(Saved entries)
════════
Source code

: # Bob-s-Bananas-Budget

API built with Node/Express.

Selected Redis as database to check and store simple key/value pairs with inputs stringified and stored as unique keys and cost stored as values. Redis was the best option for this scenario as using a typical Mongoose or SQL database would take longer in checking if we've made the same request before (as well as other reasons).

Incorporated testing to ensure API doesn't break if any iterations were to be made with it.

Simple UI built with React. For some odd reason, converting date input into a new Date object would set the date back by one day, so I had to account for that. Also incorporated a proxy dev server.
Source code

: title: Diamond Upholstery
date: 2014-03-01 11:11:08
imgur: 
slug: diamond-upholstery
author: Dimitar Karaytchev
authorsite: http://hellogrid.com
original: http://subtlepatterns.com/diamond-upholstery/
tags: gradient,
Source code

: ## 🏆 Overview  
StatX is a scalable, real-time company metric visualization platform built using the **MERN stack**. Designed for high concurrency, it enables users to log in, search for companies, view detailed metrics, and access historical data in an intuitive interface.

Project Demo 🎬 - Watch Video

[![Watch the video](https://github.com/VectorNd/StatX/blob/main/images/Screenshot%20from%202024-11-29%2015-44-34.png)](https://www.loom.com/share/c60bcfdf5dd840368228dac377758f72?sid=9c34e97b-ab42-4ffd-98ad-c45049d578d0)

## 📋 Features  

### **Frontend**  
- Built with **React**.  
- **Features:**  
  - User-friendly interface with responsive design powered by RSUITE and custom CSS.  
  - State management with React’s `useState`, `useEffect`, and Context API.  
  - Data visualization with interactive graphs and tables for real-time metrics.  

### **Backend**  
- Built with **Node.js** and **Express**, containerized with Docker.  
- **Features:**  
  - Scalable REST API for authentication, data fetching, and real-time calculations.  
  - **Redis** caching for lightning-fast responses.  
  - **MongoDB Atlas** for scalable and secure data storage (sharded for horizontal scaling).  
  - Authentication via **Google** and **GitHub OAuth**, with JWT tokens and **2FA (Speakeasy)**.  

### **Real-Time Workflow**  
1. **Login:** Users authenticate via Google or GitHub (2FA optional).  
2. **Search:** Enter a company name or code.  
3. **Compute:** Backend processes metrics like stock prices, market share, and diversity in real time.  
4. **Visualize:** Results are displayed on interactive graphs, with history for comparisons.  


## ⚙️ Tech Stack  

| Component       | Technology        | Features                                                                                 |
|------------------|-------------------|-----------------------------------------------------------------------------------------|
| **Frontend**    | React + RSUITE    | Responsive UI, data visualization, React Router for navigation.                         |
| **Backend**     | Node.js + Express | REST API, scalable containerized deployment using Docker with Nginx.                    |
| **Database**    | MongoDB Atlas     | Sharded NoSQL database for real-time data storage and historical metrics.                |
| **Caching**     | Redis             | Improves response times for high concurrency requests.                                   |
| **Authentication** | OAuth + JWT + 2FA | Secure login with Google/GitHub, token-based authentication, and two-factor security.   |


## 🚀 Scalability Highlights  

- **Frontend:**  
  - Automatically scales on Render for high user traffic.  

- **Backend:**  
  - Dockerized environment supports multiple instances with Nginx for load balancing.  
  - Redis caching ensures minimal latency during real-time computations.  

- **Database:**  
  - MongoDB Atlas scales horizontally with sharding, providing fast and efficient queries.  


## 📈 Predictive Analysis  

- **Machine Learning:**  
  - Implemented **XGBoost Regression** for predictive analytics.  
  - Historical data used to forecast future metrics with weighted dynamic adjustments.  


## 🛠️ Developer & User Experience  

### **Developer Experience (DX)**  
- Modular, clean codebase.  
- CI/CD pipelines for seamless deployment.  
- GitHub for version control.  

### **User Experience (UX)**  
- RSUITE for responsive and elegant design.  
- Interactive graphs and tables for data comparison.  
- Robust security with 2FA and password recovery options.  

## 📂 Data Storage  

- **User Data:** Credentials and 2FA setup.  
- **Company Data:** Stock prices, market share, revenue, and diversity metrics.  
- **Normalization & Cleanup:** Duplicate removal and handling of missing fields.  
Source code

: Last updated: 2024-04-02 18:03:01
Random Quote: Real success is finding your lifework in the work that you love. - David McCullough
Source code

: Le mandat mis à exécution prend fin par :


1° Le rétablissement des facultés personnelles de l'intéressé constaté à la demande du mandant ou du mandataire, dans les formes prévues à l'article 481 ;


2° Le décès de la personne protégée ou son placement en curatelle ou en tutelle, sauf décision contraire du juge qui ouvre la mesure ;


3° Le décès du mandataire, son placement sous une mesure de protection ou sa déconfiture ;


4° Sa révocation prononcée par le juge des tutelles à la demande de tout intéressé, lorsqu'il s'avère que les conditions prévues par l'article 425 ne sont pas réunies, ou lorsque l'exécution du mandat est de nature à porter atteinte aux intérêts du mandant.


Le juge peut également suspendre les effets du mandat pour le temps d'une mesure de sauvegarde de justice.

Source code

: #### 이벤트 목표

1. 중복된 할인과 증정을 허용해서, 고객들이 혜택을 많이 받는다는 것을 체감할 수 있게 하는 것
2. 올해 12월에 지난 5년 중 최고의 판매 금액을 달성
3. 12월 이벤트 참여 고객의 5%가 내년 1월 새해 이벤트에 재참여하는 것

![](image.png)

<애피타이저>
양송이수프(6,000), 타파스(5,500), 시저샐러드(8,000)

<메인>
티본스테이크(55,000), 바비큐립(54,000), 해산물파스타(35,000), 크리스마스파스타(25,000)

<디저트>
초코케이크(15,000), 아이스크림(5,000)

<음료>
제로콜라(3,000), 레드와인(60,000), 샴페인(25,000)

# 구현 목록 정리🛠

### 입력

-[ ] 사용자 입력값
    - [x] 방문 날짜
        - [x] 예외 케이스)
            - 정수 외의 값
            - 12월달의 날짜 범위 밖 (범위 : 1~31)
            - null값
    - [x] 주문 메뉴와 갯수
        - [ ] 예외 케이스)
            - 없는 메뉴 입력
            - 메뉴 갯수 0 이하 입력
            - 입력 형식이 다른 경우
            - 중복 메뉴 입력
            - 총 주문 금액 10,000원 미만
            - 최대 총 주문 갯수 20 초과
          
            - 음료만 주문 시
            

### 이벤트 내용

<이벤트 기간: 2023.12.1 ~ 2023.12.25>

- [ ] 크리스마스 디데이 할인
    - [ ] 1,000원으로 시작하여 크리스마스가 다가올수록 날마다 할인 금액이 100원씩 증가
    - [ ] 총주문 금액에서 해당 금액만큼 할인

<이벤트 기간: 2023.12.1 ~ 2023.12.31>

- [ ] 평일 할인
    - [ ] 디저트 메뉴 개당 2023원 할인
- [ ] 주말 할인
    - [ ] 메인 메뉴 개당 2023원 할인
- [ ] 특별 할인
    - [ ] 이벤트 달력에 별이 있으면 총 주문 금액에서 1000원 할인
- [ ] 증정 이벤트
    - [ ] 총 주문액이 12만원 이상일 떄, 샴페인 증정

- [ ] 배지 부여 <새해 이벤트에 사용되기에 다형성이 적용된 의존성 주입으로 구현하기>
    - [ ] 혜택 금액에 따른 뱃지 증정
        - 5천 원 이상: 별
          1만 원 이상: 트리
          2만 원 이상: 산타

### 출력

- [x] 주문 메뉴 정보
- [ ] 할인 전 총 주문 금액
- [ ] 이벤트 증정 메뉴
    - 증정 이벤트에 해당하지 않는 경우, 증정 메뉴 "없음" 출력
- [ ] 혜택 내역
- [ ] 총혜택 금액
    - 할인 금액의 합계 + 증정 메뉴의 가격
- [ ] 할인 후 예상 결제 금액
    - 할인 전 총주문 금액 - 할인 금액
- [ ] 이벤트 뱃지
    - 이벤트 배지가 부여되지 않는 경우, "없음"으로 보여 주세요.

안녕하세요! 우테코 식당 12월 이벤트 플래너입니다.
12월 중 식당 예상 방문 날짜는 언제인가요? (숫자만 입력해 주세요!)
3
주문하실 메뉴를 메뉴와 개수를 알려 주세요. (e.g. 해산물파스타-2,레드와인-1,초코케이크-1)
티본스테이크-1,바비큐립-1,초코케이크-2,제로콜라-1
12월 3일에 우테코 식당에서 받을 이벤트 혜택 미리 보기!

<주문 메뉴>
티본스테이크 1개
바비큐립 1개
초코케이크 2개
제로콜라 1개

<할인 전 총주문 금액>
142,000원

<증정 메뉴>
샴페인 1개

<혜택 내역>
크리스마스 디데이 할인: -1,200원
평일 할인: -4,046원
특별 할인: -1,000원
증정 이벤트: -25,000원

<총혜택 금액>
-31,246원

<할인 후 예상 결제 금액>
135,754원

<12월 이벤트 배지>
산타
════════
== Task details ==
Lines from the entries that contain the string "Watch" must be found and copied.

== Solution to this problem ==
Project Demo 🎬 - Watch Video
[![Watch the video](https://github.com/VectorNd/StatX/blob/main/images/Screenshot%20from%202024-11-29%2015-44-34.png)](https://www.loom.com/share/c60bcfdf5dd840368228dac377758f72?sid=9c34e97b-ab42-4ffd-98ad-c45049d578d0)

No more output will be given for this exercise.